You always need to repeat some basic tasks that you did in the past when you relocate to a new place. For some of them, you need to find alternative ways of achieving the same goals. For example, finding a way of visualising bigWig signal files. This is very important for the assessment of the data quality. I hate to say it, but it is often true that the most efficient way of telling whether an experiment works or not is the least scientific way, which is by visual inspection. Looking at bigWig signals is relatively easy in my previous institute, but it is not so straigtforward for a small lab that does not have good computational support. Things become even more annoying and complicated when your lab is in China mainland for obvious reasons.
The problem.
The bigWig files we got nowadays are often large (>100 MB), so it is not possible to physically upload them to the UCSC genome browser. You need a server to host the files. You put your bigWig files on the server and allow them to be accessed publicly so that UCSC genome browser can reach them. Of course, you can use sevices like Dropbox or Amazon S3, but they are either blocked in China mainland or extremely slow. Try upload a bigWig file generated from only 1 million sequencing reads from your univeristy network. It takes ages here. Therefore, we need to solve both the server problem and the internet speed problem.
The Goal.
- Find a server that is publicly reachable to host your files.
- Speed needs to be fast: the connection between your local machine and the server, and the connection between the server and the UCSC genome browser.
- Affordable.
The Solution.
Having looked around for a few things, I think I find a solution. This may not be THE solution, because I haven’t tried hard enough. This solution is to use Aliyun Object Storage Service, which is similar to Amazon S3, and it really solves all the problems mentioned above. The price is pretty affordable. For 100GB of data, you only pay 12 RMB per month. With 100GB of space, you can store quite a lot of experiments. The price is nothing comparing to the reagents you spent on your experiments, and you don’t need to worry about the maintaince of the sever etc.
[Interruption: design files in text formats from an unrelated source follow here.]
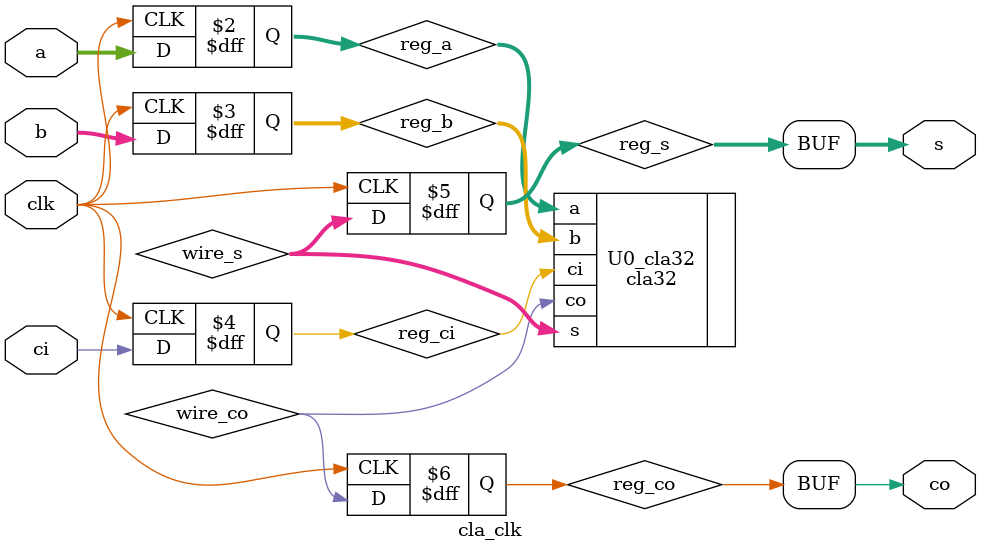
<source format=v>
module cla_clk(clk, a, b, ci, s, co);
	input clk; // set input
	input [31:0] a, b;
	input ci;
	output [31:0] s; // set output
	output co;
	
	reg [31:0] reg_a, reg_b; // set reg
	reg reg_ci;
	reg [31:0] reg_s;
	reg reg_co;
	
	wire [31:0] wire_s; // set wire
	wire wire_co;

	// D-flipflop
	always @ (posedge clk) // when clock rising
	begin // deliver value to D-flipflop
		reg_a <= a;
		reg_b <= b;
		reg_ci <= ci;
		reg_s <= wire_s;
		reg_co <= wire_co;
	end
	
	cla32 U0_cla32(.a(reg_a), .b(reg_b), .ci(reg_ci), .s(wire_s), .co(wire_co));

	assign s = reg_s;
	assign co = reg_co;
endmodule

</source>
To use it, purchase the service, and login to the OSS console. Now at the top right corner, click the Access Key
button:
Then a warning will pop up, but you just click “Continue to use Access Key”. Then you can get your Access Key ID
and your Access Key Secret
:
Now in your local machine, open up your Terminal
and download the right binary from this page. Start configure your OSS storage by type:
ossutil64 config
Just input the information required, and here is mine:
For the following settings, carriage return means skip the configuration. Please try "help config" to see the meaning of the settings
Please enter endpoint:https://oss-cn-shenzhen.aliyuncs.com
Please enter accessKeyID:your_access_key_id
Please enter accessKeySecret:your_access_key_secret
Please enter stsToken:
The stsToken
is optional, so just press Enter. You have the following options for endpoints:
https://oss-cn-hangzhou.aliyuncs.com
https://oss-cn-shanghai.aliyuncs.com
https://oss-cn-qingdao.aliyuncs.com
https://oss-cn-beijing.aliyuncs.com
https://oss-cn-zhangjiakou.aliyuncs.com
https://oss-cn-huhehaote.aliyuncs.com
https://oss-cn-shenzhen.aliyuncs.com
https://oss-cn-hongkong.aliyuncs.com
...
and a few more in other countries.
Okay, just like Amazon S3, you need to create a bucket and put your files into the bucket. For example, I created a bucket called myatacbucket
by (Note: only lowercase letters, numbers and -
are allowed to name a bucket):
ossutil64 mb oss://myatacbucket --acl=public-read --storage-class Standard
This creates a bucket called myatacbucket
that can be read by public. Okay, now locate the bigWig file in your local machine, and transfer it to the bucket:
ossutil64 cp my_bigwig.bw oss://myatacbucket
Now, to get an URL so that UCSC can reach it. You go to your OSS console, and do your bucket name --> File Management --> Tick your files --> Export URL
, like this:
So, using the above example, my URL will be:
https://myatacbucket.oss-cn-shenzhen.aliyuncs.com/my_bigwig.bw
Go to UCSC (recommend the Asia mirror if you are in China: https://genome-asia.ucsc.edu), and put your URL there like usual (the following text should be in one single line):
track type=bigWig name=atac_seq description=the_best_atac_seq_ever_pileup
bigDataUrl=https://myatacbucket.oss-cn-shenzhen.aliyuncs.com/my_bigwig.bw
visibility=full maxHeightPixels=10:50:128 viewLimits=0:20 autoScale=OFF color=0,0,255
Now it is done, and the speed is quite nice. You can find more information about ossutils from their documentation.